Reproduce the lines from the one containing "2. **How soon" through the end of the data, replacing "remorse" with "regret" and changing nothing else.

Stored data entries
⟨

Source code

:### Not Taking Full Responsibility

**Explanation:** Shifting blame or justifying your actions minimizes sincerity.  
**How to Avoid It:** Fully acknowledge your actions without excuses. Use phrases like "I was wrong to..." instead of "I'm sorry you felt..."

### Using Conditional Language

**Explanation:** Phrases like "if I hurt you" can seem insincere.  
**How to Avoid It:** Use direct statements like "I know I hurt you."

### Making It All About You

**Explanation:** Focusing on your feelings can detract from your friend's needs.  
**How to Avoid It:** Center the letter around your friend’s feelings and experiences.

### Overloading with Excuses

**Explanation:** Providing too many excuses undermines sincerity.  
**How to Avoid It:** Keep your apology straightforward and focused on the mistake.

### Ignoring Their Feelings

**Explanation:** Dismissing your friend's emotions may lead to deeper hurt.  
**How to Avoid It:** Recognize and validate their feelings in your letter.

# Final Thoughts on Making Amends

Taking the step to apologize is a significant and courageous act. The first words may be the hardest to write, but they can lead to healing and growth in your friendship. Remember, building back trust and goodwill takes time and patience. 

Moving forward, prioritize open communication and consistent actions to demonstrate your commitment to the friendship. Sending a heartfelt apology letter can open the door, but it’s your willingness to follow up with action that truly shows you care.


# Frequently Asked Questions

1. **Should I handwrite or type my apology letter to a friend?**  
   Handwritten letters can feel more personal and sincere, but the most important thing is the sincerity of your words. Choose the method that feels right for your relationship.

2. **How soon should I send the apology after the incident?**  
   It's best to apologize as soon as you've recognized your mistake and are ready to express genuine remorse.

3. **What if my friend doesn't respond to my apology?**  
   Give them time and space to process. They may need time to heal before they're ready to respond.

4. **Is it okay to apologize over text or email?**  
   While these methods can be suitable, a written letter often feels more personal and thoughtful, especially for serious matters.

⟩

▸ EXERCISE RESULT
2. **How soon should I send the apology after the incident?**  
   It's best to apologize as soon as you've recognized your mistake and are ready to express genuine regret.

3. **What if my friend doesn't respond to my apology?**  
   Give them time and space to process. They may need time to heal before they're ready to respond.

4. **Is it okay to apologize over text or email?**  
   While these methods can be suitable, a written letter often feels more personal and thoughtful, especially for serious matters.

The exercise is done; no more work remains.